> [ENTRIES SHOWN]
=-=-=-=-=

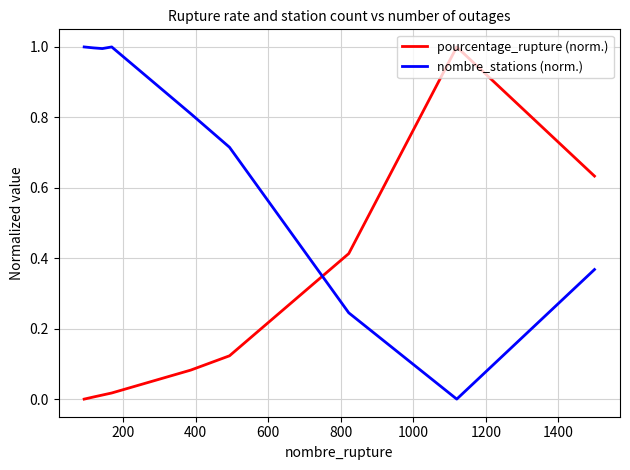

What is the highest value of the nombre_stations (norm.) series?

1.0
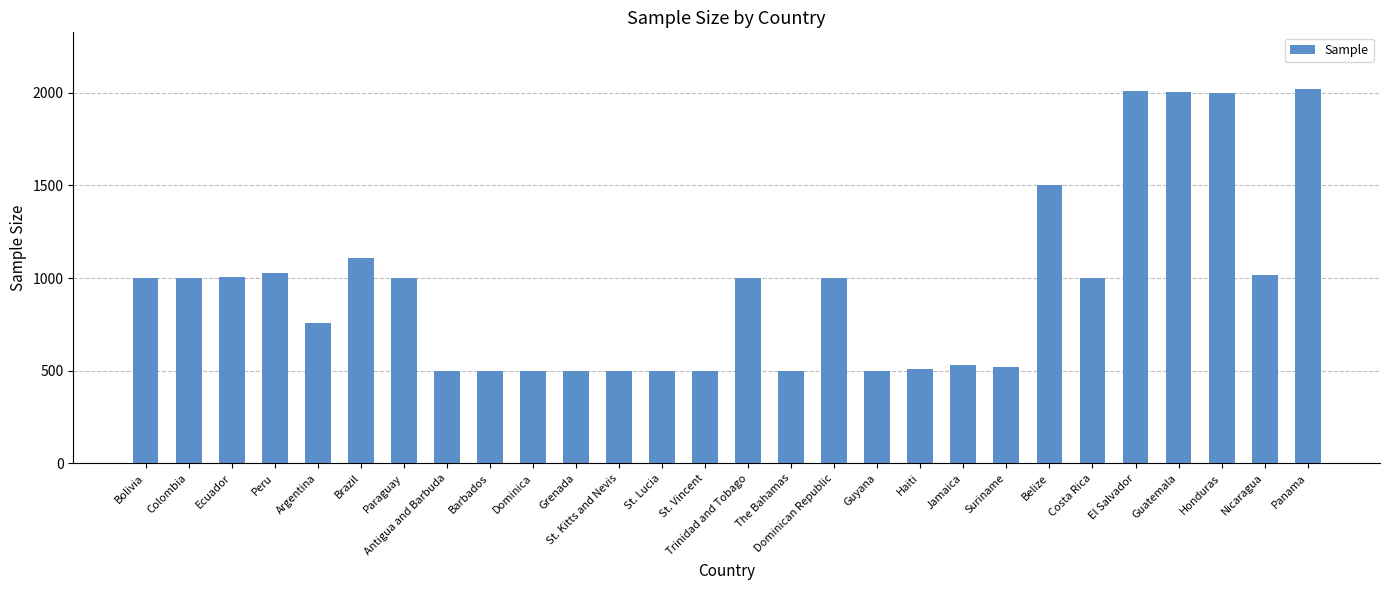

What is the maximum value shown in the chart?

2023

=-=-=-=-=

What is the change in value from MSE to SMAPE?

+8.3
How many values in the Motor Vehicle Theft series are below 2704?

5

=-=-=-=-=

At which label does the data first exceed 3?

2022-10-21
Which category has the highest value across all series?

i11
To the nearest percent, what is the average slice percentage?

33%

=-=-=-=-=

> [TO DO]
How many lines in the data above contain the string "series"? Reply with only the number.

> [OUTPUT BELOW]
3